While many Reds fans opined about the team's need for a right-handed hitting outfielder this offseason, Cincinnati's front office preferred the switching-hitting Jeimer Candelario. Did the Cincinnati Reds make a mistake?
Candelario's three-year, $45 million contract is in the same ballpark as the deal that Soler signed with the Giants. Will Cincinnati regret prioritizing Candelario over Soler?
Did Reds make mistake with Jeimer Candelario after seeing Jorge Soler contract?
While there are some similarities between Jeimer Candelario and Jorge Soler, there's plenty of difference as well. Soler's carrying tool is his power. The soon-to-be 32-year-old ranked among the 90th percentile or higher in barrel-rate and expected slugging percentage (xSLG) according to Baseball Savant. Soler also posted a walk-rate of 11.4%.

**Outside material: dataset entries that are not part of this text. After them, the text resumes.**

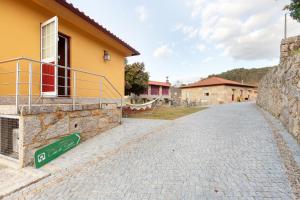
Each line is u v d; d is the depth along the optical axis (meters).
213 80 30.06
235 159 3.88
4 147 4.38
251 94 32.41
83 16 6.31
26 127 3.88
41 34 5.73
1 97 4.76
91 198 2.81
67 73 6.83
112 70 9.41
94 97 8.09
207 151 4.41
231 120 8.01
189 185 3.04
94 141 5.55
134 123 7.87
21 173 3.58
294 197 2.59
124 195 2.85
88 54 7.78
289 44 8.49
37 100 5.45
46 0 5.29
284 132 5.49
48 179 3.43
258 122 7.18
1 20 4.80
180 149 4.66
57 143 4.44
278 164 3.54
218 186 2.96
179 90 40.84
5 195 2.92
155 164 3.89
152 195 2.81
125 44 9.12
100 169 3.79
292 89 5.67
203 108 15.57
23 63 5.28
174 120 8.60
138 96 26.41
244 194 2.71
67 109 4.94
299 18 8.17
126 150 4.80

Candelario isn't going to match Soler's massive power numbers, but he has plenty of gap-to-gap power. Candelario led the league in doubles (42) during his 2021 season with the Detroit Tigers.
Soler is strictly a right-handed hitter, while Candelario offers the ability to swing the lumber from both sides of the plate. Over the past three seasons, both players have an identical 109 OPS+. The two players are separated by single digits in on-base percentage during that same span, and Soler's OPS is just a fraction better than Candelario's.
Jeimer Candelario's bat isn't the problem
What this conversation really boils down to is positional fit. Signing Candelario brought Cincinnati's infield total to seven. Shifting Spencer Steer to the outfield makes that number a bit more manageable, but six everyday-caliber infielders is more than most clubs employ.
Though an outfielder by trade, Soler is much more suited to be a team's primary DH. Of the 132 games Soler played in 2023, only 32 were in the Miami Marlins outfield. Defensively, Candelario is much more versatile and the far superior player.
So while some Reds fans will bemoan the fact that Jeimer Candelario is a bad fit for the Cincinnati Reds, it's not as if Jorge Soler would have been much better. Soler's defense in the outfield would have forced Jonathan India to see more time at second base rather than DH, which was reason enough to steer clear of the All-Star slugger.
Neither option presented Cincinnati with the best fit positionally, but either one of Candelario or Soler would have looked nice wearing a Reds jersey on Opening Day. The club chose the former rather than the latter, and fans are eager to see how things play out in 2024.